I’ve made a list of some excellent resources for you to check out and follow if you aren’t already. Some are heavier on folklore; others are creative works and/or shops based on interaction with folklore and personal experience. All of these creators are native participants OR are engaging from a non-colonial perspective. You ABSOLUTELY can connect with a culture you were not raised in IF you do so respectfully, and these creators do that. So, without further ado and with best holiday wishes, here are some great sites to check out (Bonus! They all have free content, and paid content is more than affordable):
*Any Amazon links are affiliate links, so if you click on them and buy something, I get a little bit from Amazon’s end. It helps me keep this blog going!
Blogs, Books, and Music, Oh, My!
The Irish Folklore blog, written by published scholar Shane Broderick, is a beautifully written and easy-to-read blog centered on Irish folklore. Shane provides cited resources so you can follow up with your own research if you like.
Seo Helrune’s blog is a beautiful mix of folklore and elf-lore with plenty of personal experiences and practical wisdom. There is also a “Links” section that highlights other creators.
Living Liminally is Morgan Daimler’s blog. I know they are removing a lot of content due to having work stolen (there’s a lot of that going around,) but some resources are still available. Alternatively, you can support Morgan’s Patreon (https://www.patreon.com/morgandaimler) for $1 a month and have access to much more. They are one of the people I go to the most for sources, translations, and personal experience.
Speaking Starlight is a blog written by a friend who focuses on personal accounts and experiences with the Daoine Mhaith. It still has plenty of references to folklore which keeps it grounded. I never get tired of reading it.

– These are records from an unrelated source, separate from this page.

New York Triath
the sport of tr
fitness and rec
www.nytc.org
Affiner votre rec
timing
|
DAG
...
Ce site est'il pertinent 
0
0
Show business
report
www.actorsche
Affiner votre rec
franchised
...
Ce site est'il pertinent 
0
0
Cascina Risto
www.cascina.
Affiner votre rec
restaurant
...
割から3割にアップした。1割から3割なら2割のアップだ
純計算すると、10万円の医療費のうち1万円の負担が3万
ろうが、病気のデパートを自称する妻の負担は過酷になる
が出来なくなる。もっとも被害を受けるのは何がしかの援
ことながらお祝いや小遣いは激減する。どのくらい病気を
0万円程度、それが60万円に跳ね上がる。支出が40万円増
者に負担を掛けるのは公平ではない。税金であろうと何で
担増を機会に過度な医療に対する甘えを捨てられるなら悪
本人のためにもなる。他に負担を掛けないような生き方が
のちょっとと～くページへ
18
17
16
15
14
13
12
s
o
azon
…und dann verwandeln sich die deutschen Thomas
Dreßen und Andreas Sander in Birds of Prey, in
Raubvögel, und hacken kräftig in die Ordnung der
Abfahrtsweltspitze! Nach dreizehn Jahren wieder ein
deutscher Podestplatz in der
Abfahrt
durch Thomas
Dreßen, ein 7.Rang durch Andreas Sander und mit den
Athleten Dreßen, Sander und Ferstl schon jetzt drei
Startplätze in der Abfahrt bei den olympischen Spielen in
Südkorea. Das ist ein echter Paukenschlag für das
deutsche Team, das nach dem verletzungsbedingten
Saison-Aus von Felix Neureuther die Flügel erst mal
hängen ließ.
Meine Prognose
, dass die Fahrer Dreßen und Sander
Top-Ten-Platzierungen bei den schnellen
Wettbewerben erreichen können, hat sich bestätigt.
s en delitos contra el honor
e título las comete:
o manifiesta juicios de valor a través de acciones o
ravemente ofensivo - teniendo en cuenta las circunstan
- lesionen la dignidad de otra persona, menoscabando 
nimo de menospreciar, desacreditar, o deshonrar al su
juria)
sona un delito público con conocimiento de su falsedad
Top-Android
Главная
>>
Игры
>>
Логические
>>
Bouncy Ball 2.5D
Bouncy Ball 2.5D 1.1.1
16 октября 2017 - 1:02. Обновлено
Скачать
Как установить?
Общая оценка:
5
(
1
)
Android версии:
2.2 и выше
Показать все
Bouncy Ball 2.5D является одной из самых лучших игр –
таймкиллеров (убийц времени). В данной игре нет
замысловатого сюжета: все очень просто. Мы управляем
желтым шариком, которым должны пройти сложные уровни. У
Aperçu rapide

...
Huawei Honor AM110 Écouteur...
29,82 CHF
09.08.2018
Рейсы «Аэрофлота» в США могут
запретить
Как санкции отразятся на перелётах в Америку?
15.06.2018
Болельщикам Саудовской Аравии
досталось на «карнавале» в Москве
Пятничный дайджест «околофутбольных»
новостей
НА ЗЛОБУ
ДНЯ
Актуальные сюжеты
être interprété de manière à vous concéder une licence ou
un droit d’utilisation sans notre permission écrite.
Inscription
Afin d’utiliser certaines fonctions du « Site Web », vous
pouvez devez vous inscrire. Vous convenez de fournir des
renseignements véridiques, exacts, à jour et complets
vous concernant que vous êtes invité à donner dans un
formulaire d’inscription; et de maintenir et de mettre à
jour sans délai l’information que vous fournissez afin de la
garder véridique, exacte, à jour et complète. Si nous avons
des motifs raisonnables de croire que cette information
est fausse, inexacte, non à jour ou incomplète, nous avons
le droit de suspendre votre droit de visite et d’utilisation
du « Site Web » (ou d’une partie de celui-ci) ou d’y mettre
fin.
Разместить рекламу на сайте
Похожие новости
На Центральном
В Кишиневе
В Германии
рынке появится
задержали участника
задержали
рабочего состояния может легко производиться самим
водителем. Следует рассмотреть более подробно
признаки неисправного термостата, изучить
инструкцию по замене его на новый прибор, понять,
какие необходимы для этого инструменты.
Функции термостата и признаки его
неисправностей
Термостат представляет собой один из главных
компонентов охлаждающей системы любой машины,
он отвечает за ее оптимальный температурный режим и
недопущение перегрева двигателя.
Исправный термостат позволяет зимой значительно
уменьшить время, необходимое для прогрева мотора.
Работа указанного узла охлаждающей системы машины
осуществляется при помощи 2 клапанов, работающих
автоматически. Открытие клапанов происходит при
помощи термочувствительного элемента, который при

Thunder Witch of the Woods is “A Germanic and Slavic Polytheist Blog” full of stories, book reviews, folklore, poetry, and experience.
Whispers in the Twilight is a beautiful mix of fairy lore from Irish, Romanian, and Norse/Germanic cultures. Its author, Daniela Simina, also has a book coming out through Pagan Portals that you can preorder “Where Fairies Meet.”
7 Serendipities is a blog, shop, and divination site. There is folklore, Irish paganism, tarot, and many other great things.
Gentraige, Goltraige, and Súantraige is a new album based on the three strains found in Irish music: joyful, sorrowful, and sleep. You can find more folklore-inspired music and video on the creator’s channel, Fae By Nature.
Irish Pagan School is one of my most recommended resources for anyone wanting to connect with Irish culture, lore, and practice. Some courses are free, scholarships are available, and paid courses are affordable. I will hear no argument on this. I paid over $100k for my education; this school provides all I learned and more. If you’re seeking knowledge, go here. The courses are taught by native Irish (or Irish-adjacent) experts in their field.
Ogham Academy, also run by Lora O’Brien, is a resource for learning about and connecting with the Ogham.